*What to produce*. Repeat the stretch of entries below from the line with "left shoulder: (949, 513)" through the line with "left elbow: (1135, 438)". Include both ends and add nothing.

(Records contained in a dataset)
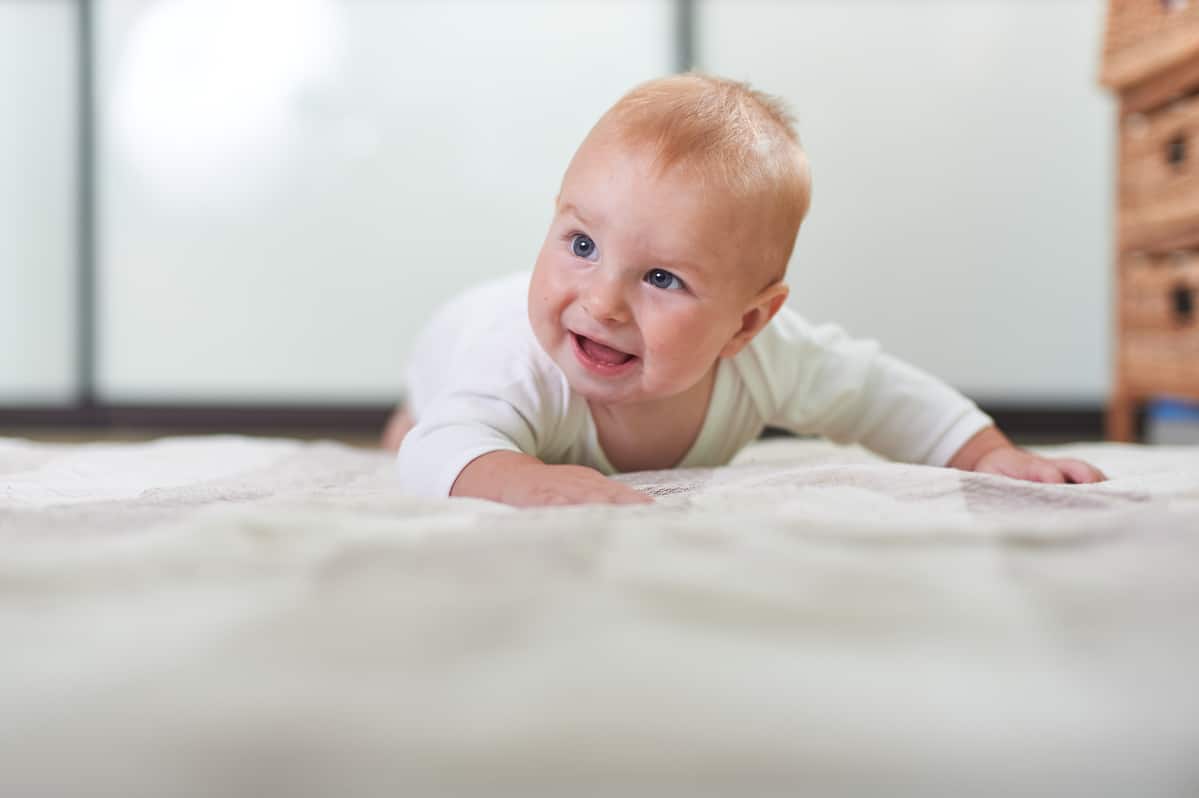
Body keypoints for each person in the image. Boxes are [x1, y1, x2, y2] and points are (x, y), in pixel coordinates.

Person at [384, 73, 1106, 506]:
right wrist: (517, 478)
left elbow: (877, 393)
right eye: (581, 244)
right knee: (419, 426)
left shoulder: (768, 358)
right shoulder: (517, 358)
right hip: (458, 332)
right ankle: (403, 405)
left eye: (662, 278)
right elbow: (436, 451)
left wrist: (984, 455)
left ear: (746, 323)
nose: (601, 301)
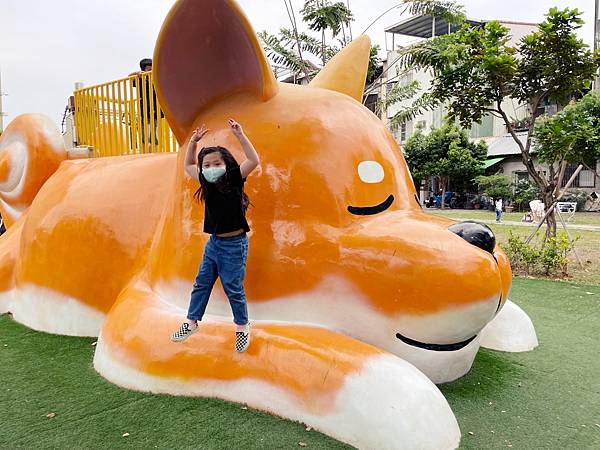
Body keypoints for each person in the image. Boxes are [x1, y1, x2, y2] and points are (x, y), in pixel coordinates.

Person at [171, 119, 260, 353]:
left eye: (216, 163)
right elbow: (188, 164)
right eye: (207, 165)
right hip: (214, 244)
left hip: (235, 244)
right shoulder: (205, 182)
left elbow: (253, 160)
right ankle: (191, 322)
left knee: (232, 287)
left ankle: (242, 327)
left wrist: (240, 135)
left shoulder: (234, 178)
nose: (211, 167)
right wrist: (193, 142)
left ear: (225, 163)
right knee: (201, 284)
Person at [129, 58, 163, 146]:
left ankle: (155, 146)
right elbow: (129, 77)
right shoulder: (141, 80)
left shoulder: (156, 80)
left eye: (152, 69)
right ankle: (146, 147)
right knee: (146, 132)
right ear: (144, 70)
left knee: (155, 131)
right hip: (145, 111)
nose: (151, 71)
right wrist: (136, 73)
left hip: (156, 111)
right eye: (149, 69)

...

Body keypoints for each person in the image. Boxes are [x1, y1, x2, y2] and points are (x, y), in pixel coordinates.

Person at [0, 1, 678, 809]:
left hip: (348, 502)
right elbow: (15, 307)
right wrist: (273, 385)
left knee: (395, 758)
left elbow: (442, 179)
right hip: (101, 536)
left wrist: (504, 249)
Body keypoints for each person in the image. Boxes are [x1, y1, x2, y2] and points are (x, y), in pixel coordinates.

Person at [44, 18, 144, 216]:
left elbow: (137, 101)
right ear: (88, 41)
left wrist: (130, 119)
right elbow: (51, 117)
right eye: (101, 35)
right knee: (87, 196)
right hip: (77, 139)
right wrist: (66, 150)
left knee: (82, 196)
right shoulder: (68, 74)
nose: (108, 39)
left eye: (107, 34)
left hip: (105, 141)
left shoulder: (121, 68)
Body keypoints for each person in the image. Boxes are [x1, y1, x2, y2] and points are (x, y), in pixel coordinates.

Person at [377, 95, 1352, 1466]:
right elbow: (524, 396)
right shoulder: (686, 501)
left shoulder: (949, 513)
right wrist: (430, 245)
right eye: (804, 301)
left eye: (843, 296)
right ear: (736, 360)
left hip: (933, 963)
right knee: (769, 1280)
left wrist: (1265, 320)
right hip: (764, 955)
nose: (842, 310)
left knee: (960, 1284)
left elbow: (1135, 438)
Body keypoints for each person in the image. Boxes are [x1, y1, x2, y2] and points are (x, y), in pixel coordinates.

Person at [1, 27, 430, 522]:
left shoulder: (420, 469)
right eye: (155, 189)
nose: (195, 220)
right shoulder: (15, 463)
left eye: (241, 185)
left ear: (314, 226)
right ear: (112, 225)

* * *

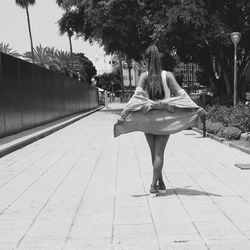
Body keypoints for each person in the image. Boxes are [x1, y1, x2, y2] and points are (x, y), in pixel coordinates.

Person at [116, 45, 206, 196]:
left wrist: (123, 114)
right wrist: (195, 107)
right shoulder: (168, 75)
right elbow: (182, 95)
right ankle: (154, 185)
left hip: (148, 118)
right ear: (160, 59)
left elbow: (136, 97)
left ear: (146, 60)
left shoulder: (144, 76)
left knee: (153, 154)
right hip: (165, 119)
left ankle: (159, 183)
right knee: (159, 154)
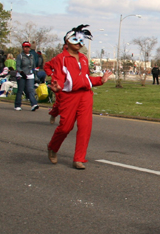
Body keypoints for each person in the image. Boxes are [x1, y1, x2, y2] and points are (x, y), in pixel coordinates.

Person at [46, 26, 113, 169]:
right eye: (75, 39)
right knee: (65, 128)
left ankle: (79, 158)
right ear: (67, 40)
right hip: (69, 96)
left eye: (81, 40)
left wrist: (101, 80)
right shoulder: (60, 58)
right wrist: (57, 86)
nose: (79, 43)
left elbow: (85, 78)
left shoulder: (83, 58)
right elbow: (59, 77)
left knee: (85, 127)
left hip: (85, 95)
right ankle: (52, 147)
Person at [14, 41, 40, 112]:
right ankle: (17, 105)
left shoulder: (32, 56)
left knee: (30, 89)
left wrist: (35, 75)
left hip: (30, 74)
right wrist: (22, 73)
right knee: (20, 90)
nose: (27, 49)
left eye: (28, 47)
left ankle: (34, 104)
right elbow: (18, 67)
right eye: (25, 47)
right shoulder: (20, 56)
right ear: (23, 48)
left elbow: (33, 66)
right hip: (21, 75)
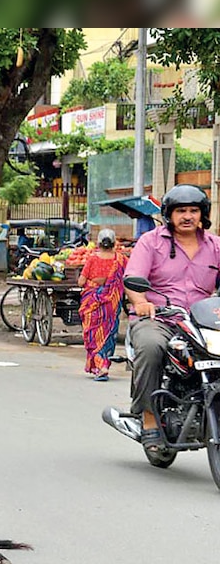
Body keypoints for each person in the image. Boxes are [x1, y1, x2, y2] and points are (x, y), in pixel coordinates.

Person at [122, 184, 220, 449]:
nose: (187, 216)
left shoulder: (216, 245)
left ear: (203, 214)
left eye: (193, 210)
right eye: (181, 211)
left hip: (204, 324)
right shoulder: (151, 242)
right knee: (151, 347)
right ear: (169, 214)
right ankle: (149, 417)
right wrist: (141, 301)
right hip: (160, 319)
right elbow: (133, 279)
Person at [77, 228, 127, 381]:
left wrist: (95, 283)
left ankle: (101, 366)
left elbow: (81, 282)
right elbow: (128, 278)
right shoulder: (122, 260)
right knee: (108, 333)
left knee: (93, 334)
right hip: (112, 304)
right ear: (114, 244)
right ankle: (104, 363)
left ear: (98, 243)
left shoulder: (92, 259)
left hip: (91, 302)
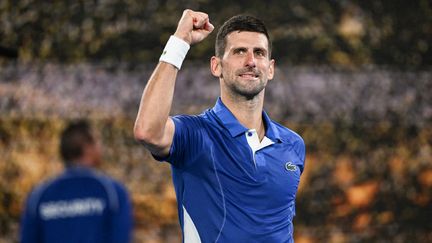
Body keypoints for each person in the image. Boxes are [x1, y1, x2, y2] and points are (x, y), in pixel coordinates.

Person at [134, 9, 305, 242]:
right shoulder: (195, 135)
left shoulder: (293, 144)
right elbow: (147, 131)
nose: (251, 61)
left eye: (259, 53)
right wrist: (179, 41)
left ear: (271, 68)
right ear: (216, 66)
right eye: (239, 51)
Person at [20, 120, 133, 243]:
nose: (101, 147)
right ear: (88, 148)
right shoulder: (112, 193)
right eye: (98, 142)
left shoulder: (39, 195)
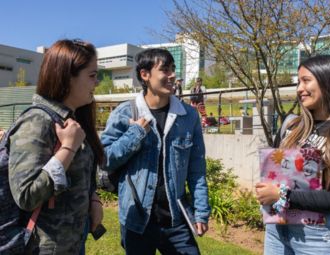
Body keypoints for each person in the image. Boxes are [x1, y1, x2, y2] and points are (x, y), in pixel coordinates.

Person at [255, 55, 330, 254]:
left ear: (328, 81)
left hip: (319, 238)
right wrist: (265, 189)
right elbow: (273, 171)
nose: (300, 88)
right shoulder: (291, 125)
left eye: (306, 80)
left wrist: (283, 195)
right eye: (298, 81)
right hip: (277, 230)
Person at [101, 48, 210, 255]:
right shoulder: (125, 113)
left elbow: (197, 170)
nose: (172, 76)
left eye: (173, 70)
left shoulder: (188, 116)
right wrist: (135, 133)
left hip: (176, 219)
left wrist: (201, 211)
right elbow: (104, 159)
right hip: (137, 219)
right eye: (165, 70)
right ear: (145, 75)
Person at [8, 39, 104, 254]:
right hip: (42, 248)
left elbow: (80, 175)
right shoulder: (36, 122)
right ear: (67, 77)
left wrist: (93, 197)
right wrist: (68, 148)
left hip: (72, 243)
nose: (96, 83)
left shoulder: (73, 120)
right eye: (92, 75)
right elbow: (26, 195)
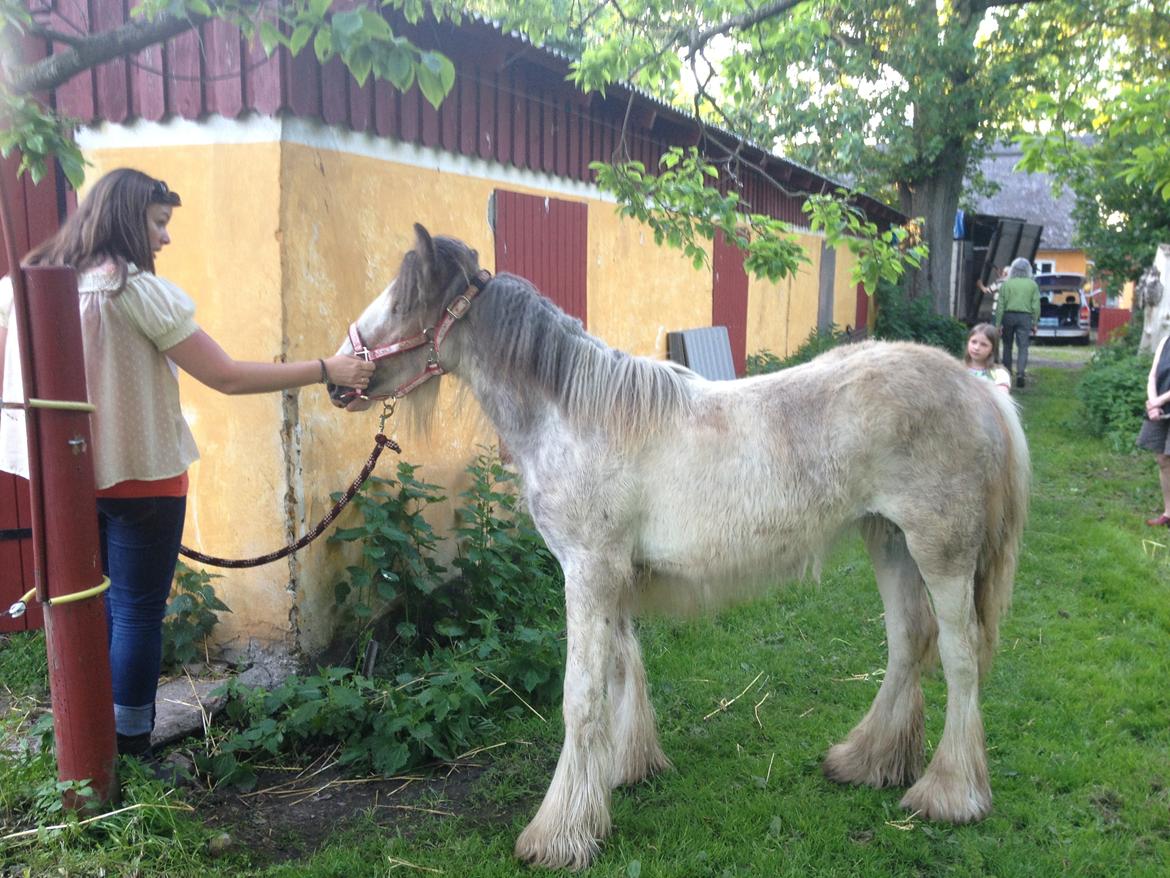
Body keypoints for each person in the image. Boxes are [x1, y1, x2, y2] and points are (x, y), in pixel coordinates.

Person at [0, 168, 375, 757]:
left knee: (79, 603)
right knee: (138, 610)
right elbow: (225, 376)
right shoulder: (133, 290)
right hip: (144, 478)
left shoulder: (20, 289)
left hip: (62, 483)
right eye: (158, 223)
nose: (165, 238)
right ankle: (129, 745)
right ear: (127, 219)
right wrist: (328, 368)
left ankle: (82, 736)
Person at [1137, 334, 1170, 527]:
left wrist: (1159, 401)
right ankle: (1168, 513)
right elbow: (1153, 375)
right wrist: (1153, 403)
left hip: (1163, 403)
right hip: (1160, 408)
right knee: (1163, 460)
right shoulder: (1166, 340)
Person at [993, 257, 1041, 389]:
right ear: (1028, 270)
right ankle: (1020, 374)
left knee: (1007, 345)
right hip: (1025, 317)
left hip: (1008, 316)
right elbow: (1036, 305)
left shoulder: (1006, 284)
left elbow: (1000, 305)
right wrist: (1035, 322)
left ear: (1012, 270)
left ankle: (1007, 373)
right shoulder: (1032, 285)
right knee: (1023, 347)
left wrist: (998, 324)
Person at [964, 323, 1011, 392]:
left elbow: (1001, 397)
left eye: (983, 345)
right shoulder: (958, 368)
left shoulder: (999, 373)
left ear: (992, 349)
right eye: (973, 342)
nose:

*Expected output*.
left shoulder: (949, 513)
right wrist: (430, 245)
right eye: (804, 301)
left eye: (843, 296)
right ear: (736, 360)
left hip: (933, 963)
right knee: (769, 1280)
left wrist: (1265, 320)
right hip: (764, 955)
nose: (842, 310)
left knee: (960, 1284)
left elbow: (1135, 438)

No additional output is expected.